(Saved entries)

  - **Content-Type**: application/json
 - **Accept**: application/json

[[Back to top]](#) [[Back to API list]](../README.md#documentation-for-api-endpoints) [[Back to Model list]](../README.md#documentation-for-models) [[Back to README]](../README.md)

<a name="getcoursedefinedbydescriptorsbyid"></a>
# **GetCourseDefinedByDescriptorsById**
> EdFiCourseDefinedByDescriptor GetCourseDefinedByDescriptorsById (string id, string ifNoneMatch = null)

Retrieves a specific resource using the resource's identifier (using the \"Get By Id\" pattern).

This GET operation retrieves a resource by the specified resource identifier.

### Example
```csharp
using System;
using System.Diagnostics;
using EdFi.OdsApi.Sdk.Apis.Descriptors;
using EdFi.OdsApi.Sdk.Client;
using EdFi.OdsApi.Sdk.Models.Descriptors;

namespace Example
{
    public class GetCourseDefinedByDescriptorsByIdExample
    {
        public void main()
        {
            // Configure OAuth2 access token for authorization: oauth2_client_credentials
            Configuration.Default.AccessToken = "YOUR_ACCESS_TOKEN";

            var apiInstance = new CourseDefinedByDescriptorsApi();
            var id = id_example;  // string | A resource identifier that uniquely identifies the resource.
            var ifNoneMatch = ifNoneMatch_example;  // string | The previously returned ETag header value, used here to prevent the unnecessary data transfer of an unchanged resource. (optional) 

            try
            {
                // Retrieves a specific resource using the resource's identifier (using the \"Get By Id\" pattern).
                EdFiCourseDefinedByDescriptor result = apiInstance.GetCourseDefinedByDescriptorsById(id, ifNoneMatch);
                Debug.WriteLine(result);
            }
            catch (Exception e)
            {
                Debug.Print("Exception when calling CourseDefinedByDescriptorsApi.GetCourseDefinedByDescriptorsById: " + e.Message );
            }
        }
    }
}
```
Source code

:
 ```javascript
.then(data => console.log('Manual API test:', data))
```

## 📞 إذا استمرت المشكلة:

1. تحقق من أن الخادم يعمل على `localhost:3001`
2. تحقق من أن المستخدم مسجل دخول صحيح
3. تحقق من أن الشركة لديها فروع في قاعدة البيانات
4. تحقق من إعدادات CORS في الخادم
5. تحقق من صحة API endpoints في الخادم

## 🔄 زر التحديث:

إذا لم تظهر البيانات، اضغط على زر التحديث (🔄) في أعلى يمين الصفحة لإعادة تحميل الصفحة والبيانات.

• _Work to be completed_:
Starting at the line that contains "5. تحقق من صحة API endpoints في الخادم", return every line through the last one above, exactly as written.

• _Answer section_:
5. تحقق من صحة API endpoints في الخادم

## 🔄 زر التحديث:

إذا لم تظهر البيانات، اضغط على زر التحديث (🔄) في أعلى يمين الصفحة لإعادة تحميل الصفحة والبيانات.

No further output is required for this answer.